**Assigned task**
Only one portion of the data is to be written out: from the line bearing "left elbow: (588, 915)" through the line bearing "right knee: (161, 856)". Write it exactly as it appears.

**Data excerpts**
*-*-*
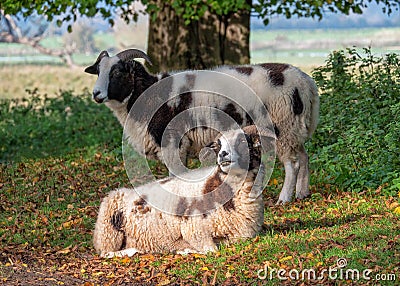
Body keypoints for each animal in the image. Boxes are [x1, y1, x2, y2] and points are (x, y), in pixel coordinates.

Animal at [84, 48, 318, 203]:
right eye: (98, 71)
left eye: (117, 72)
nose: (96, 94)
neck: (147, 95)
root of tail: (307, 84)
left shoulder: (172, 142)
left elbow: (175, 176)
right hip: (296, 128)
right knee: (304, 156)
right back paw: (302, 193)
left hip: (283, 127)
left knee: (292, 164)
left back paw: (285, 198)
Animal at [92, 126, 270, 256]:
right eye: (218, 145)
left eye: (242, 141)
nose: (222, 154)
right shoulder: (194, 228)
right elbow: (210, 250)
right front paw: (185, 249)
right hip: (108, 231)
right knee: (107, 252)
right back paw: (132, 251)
*-*-*
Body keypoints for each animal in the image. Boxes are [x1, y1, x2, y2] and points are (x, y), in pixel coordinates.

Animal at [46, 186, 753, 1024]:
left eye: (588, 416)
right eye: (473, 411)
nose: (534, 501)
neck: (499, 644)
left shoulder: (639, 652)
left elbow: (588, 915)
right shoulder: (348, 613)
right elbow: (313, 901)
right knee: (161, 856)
*-*-*
**Reply**
left elbow: (588, 915)
right shoulder: (348, 613)
right elbow: (313, 901)
right knee: (161, 856)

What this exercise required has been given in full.